Kafka is a distributed system. This is done by copying the broker and turning it into a leader and follower system. Write operations are performed on the leader partitions and read operations are performed on the follower partitions.
![[kafka-distributed-producing-1.png]]
The distributed system is performed at the partition level as shown above.
* Benefit of this is that if one broker goes down, we don't loose our entire data.
**How do publishers and subscribers know in which broker to find specific leader or follower partitions for a specific topic ?**
ZooKeeper stores all the information needed to determine in which broker there is a specific leader or follower partition for a specific topic.
![[kafka-distributed-producing-2.png]]
Producers figure out where is the leader partition located for the specific topic that they are about to write to before sending any data. The data is sent after figuring out this information.
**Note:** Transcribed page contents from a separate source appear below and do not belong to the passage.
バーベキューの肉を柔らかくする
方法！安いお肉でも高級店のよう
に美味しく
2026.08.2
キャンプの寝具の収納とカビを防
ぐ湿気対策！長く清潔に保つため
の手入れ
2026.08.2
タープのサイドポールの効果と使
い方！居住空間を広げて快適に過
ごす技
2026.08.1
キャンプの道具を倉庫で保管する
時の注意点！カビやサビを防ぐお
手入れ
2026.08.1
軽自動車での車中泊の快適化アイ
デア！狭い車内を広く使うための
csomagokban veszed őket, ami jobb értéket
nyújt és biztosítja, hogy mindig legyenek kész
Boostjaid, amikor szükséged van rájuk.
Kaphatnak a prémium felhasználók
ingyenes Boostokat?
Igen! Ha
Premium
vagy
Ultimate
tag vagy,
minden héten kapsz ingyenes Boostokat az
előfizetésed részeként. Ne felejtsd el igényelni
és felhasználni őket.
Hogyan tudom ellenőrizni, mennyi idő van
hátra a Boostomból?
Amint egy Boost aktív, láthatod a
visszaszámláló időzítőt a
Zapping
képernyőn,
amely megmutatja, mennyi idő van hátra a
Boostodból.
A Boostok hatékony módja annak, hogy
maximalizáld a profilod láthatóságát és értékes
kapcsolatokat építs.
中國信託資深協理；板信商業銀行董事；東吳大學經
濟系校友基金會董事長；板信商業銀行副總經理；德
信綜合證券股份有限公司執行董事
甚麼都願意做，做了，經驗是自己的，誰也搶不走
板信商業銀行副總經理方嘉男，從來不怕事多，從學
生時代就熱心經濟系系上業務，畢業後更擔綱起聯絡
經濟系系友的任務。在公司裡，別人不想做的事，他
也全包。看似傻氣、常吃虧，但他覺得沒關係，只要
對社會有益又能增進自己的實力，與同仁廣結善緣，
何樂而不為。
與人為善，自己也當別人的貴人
Write operations are usually performed on the leader. The leader then communicates that information to the follower partitions to achieve data synchronization.
![[kafka-distributed-producing-3.png]]
The message sent to leader partition 2 in users topic is replicated to the follower partition 2.
![[kafka-distributed-consumer.png]]
In the example above, the consumer specifies both the topic and partition. Specifying the partition can be avoided by using using consumer groups. Consumers that are placed in a consumer group get assigned partitions by the consumer group.
The ZooKeeper algorithm decides whether the consumer consumes messages from the leader or follower partition 1 for the example above. Since the leader synchronizes its data with followers, it should not matter from which partition (leader, follower) the consumer reads data from.